3) decoder_free_mpeg4()
Location:
mp4dinit.c
Description:
MPEG-4 video decoder free function. Frees the working buffer
of the decoder general state structure.
Calling Procedure:
It's called from the main function after all the frames have been
decoded and does not call to any lower-level functions.
4) decode_ivop_mpeg4()
Location:
mp4dvops.c
Description:
MPEG-4 IVOP decoding function.
(1) Initializes MPEG-4 decoder high-level state structure
(2) Loops to decode each MacroBlock in the IVOP in zigzag
order.
Calling Procedure:
It's called from decode_mpeg4() if the frame is IVOP and calls
to init_vop_dec_infor_mpeg4() to initialize decoder high-level
state and decode_mb_ivop_mpeg4() to decode each MacroBlock
in the IVOP.
5) decode_pvop_mpeg4()
Location:
mp4dvops.c
Description:
MPEG-4 PVOP decoding function.
(1) Initializes MPEG-4 decoder high-level state structure.
(2) Loops to decode each MacroBlock in the PVOP in zigzag
order.
Calling Procedure:
It's called from decode_mpeg4() if the frame is PVOP and calls
to init_vop_infor_dec_mpeg4() to initialize decoder high-level
state and decode_mb_pvop_mpeg4() to decode each MacroBlock
in the PVOP.
6) decode_mb_ivop_mpeg4()
Location:
mp4dmblk.c
Description:
MPEG-4 Macroblock in IVOP decoding function.
(1) Parses MacroBlock syntax information.
(2) Decodes this intra MacroBlock texture data.
Calling Procedure:
It's called from decode_ivop_mpeg4() and calls to
parse_mb_mpeg4() to parse the MacroBlock information and
decode_intra_mb_mpeg4() to decode the texture data of this
MacroBlock.
7) decode_mb_pvop_mpeg4()
Location:
mp4dmblk.c
Description:
MPEG-4 Macroblock in PVOP decoding function.
(1) Parses MacroBlock syntax information.

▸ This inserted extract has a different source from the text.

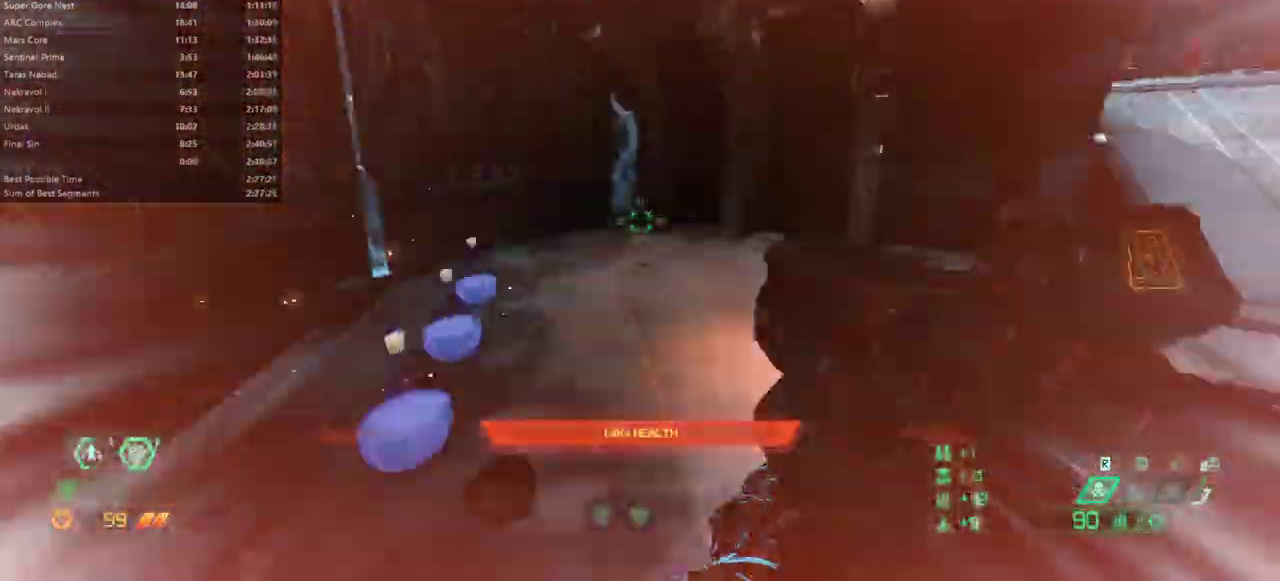
{"keys": ["bw", "r"], "mouse": [], "events": [[33, "dash", "up"], [133, "l", "down"], [233, "fw", "up"], [367, "bw", "down"], [467, "l", "up"], [500, "r", "down"]]}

(2) Decodes this intra or inter MacroBlock texture data.
Calling Procedure:
It's called from decode_pvop_mpeg4() and calls to
parse_mb_mpeg4() to parse the MacroBlock information and
decode_intra_mb_mpeg4() or decode_inter_mb_mpeg4() to
decode the texture data of this MacroBlock according to its
derived type.
8) decode_intra_mb_mpeg4()
Location:
mp4dmblk.c
Description:
MPEG-4 intra MacroBlock decoding function.
(1) Decodes four luminance blocks coefficients.
(2) Decodes two chrominance blocks coefficients.
Calling Procedure:
It's called from decode_ivop_mpeg4() or decode_pvop_mpeg4()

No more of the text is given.